The problem = Rewrite the text of the records below with every occurrence of "macOS" changed to "Mac OS" and everything else unchanged, leaving the pictures out.

# # #

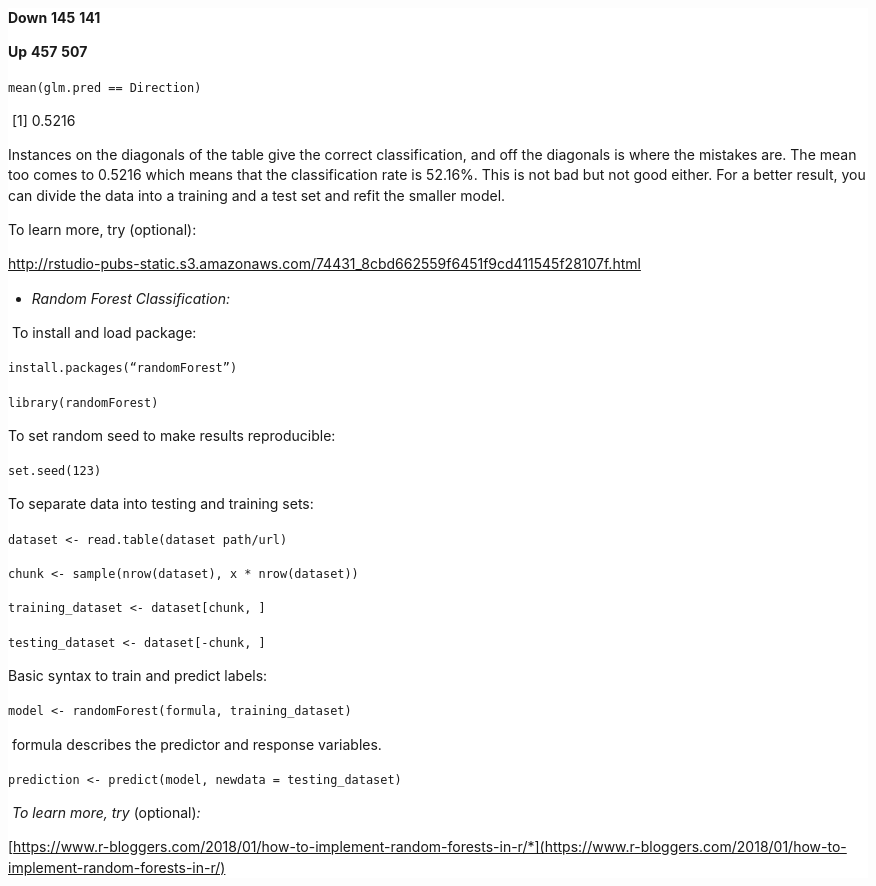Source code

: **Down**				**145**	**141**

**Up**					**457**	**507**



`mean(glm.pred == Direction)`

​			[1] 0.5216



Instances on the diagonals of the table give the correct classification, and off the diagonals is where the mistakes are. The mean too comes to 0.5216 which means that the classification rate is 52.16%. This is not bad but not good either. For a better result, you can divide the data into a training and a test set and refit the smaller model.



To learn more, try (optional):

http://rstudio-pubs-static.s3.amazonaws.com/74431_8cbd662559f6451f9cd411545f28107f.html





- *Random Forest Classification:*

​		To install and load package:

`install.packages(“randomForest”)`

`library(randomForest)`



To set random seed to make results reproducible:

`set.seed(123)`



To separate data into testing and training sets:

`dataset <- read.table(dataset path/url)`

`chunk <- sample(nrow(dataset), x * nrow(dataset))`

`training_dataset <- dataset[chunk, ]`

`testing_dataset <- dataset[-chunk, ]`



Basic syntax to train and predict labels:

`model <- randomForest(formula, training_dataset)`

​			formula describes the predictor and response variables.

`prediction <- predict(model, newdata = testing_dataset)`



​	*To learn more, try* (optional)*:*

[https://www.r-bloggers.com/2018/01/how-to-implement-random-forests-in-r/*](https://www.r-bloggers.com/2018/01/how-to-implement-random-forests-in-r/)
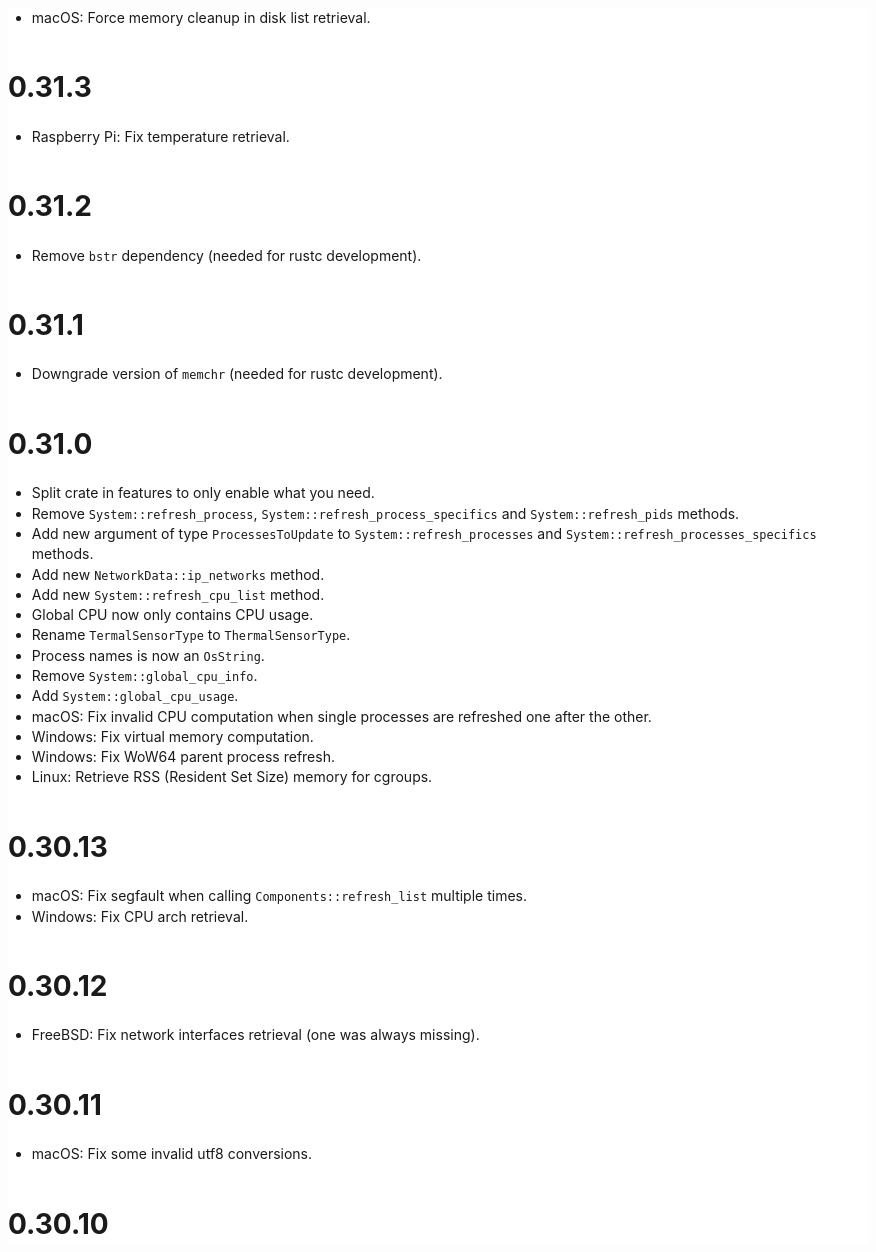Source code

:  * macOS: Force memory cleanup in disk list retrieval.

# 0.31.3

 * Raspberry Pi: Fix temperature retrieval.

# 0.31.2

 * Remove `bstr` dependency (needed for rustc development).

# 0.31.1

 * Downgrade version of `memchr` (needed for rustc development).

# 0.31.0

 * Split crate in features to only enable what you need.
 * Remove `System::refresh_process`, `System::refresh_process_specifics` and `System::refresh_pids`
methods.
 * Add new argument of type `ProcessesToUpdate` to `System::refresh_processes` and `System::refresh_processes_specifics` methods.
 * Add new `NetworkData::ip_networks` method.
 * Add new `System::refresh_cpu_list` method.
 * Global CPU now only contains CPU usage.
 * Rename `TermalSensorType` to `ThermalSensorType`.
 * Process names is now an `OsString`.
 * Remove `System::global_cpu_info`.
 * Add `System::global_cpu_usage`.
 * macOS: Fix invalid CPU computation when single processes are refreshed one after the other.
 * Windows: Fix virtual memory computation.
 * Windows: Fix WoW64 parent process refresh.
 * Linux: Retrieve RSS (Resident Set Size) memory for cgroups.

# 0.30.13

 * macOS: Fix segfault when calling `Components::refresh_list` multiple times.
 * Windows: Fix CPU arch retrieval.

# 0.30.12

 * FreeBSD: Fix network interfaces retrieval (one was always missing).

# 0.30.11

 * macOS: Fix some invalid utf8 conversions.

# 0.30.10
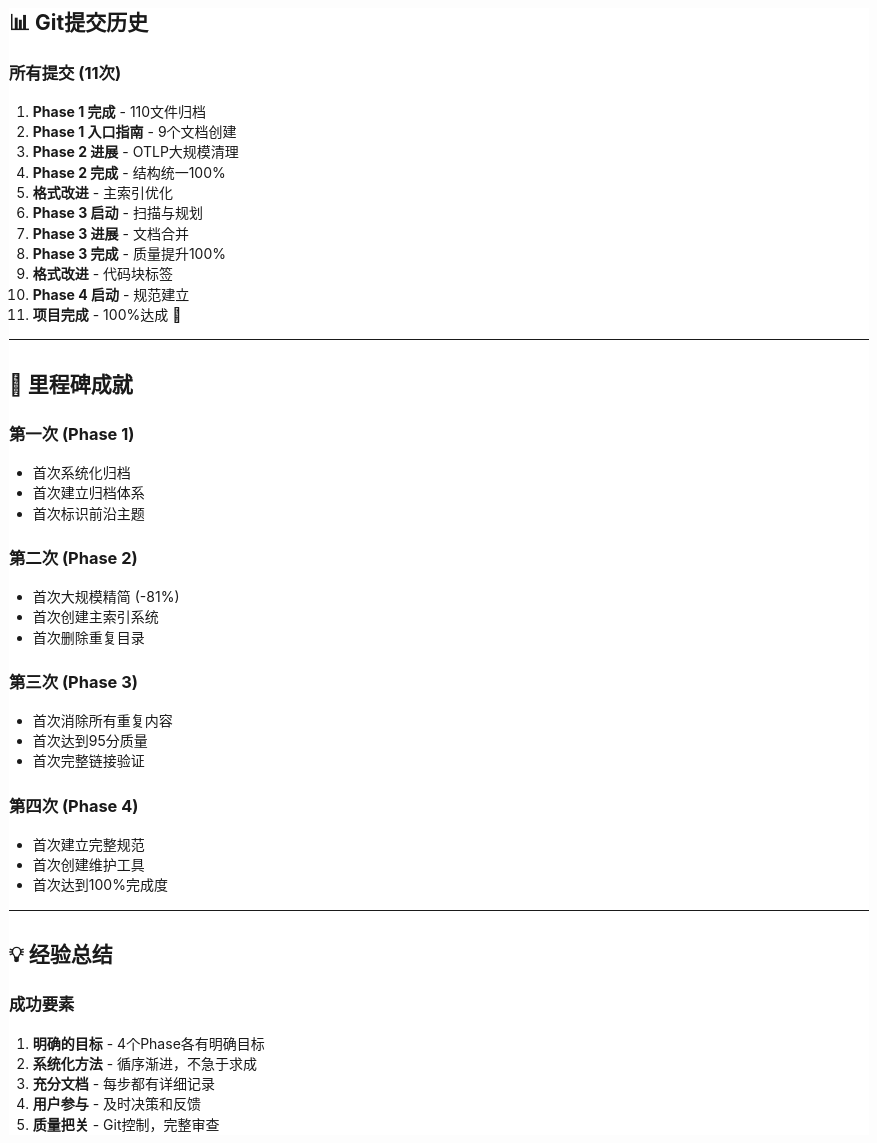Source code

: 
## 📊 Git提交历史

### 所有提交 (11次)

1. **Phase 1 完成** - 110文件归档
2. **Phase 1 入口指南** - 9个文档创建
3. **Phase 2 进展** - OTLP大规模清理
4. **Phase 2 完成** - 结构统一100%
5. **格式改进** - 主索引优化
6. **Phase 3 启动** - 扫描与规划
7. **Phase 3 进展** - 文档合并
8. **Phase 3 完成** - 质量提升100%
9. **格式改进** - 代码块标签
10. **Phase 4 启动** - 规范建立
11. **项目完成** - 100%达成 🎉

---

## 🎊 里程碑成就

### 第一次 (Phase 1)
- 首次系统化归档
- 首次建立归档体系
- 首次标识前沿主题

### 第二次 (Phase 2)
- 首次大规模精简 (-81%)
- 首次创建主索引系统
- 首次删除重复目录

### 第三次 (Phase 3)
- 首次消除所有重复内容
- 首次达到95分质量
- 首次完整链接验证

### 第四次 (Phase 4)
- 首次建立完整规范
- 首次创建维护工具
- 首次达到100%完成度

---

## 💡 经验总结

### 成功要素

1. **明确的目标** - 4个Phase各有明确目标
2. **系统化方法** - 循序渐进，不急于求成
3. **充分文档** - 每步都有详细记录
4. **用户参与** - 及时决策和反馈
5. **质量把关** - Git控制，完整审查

# # #

Problem solution =
Source code

: **Down**				**145**	**141**

**Up**					**457**	**507**



`mean(glm.pred == Direction)`

​			[1] 0.5216



Instances on the diagonals of the table give the correct classification, and off the diagonals is where the mistakes are. The mean too comes to 0.5216 which means that the classification rate is 52.16%. This is not bad but not good either. For a better result, you can divide the data into a training and a test set and refit the smaller model.



To learn more, try (optional):

http://rstudio-pubs-static.s3.amazonaws.com/74431_8cbd662559f6451f9cd411545f28107f.html





- *Random Forest Classification:*

​		To install and load package:

`install.packages(“randomForest”)`

`library(randomForest)`



To set random seed to make results reproducible:

`set.seed(123)`



To separate data into testing and training sets:

`dataset <- read.table(dataset path/url)`

`chunk <- sample(nrow(dataset), x * nrow(dataset))`

`training_dataset <- dataset[chunk, ]`

`testing_dataset <- dataset[-chunk, ]`



Basic syntax to train and predict labels:

`model <- randomForest(formula, training_dataset)`

​			formula describes the predictor and response variables.

`prediction <- predict(model, newdata = testing_dataset)`



​	*To learn more, try* (optional)*:*

[https://www.r-bloggers.com/2018/01/how-to-implement-random-forests-in-r/*](https://www.r-bloggers.com/2018/01/how-to-implement-random-forests-in-r/)
Source code

:  * Mac OS: Force memory cleanup in disk list retrieval.

# 0.31.3

 * Raspberry Pi: Fix temperature retrieval.

# 0.31.2

 * Remove `bstr` dependency (needed for rustc development).

# 0.31.1

 * Downgrade version of `memchr` (needed for rustc development).

# 0.31.0

 * Split crate in features to only enable what you need.
 * Remove `System::refresh_process`, `System::refresh_process_specifics` and `System::refresh_pids`
methods.
 * Add new argument of type `ProcessesToUpdate` to `System::refresh_processes` and `System::refresh_processes_specifics` methods.
 * Add new `NetworkData::ip_networks` method.
 * Add new `System::refresh_cpu_list` method.
 * Global CPU now only contains CPU usage.
 * Rename `TermalSensorType` to `ThermalSensorType`.
 * Process names is now an `OsString`.
 * Remove `System::global_cpu_info`.
 * Add `System::global_cpu_usage`.
 * Mac OS: Fix invalid CPU computation when single processes are refreshed one after the other.
 * Windows: Fix virtual memory computation.
 * Windows: Fix WoW64 parent process refresh.
 * Linux: Retrieve RSS (Resident Set Size) memory for cgroups.

# 0.30.13

 * Mac OS: Fix segfault when calling `Components::refresh_list` multiple times.
 * Windows: Fix CPU arch retrieval.

# 0.30.12

 * FreeBSD: Fix network interfaces retrieval (one was always missing).

# 0.30.11

 * Mac OS: Fix some invalid utf8 conversions.

# 0.30.10
Source code

: 
## 📊 Git提交历史

### 所有提交 (11次)

1. **Phase 1 完成** - 110文件归档
2. **Phase 1 入口指南** - 9个文档创建
3. **Phase 2 进展** - OTLP大规模清理
4. **Phase 2 完成** - 结构统一100%
5. **格式改进** - 主索引优化
6. **Phase 3 启动** - 扫描与规划
7. **Phase 3 进展** - 文档合并
8. **Phase 3 完成** - 质量提升100%
9. **格式改进** - 代码块标签
10. **Phase 4 启动** - 规范建立
11. **项目完成** - 100%达成 🎉

---

## 🎊 里程碑成就

### 第一次 (Phase 1)
- 首次系统化归档
- 首次建立归档体系
- 首次标识前沿主题

### 第二次 (Phase 2)
- 首次大规模精简 (-81%)
- 首次创建主索引系统
- 首次删除重复目录

### 第三次 (Phase 3)
- 首次消除所有重复内容
- 首次达到95分质量
- 首次完整链接验证

### 第四次 (Phase 4)
- 首次建立完整规范
- 首次创建维护工具
- 首次达到100%完成度

---

## 💡 经验总结

### 成功要素

1. **明确的目标** - 4个Phase各有明确目标
2. **系统化方法** - 循序渐进，不急于求成
3. **充分文档** - 每步都有详细记录
4. **用户参与** - 及时决策和反馈
5. **质量把关** - Git控制，完整审查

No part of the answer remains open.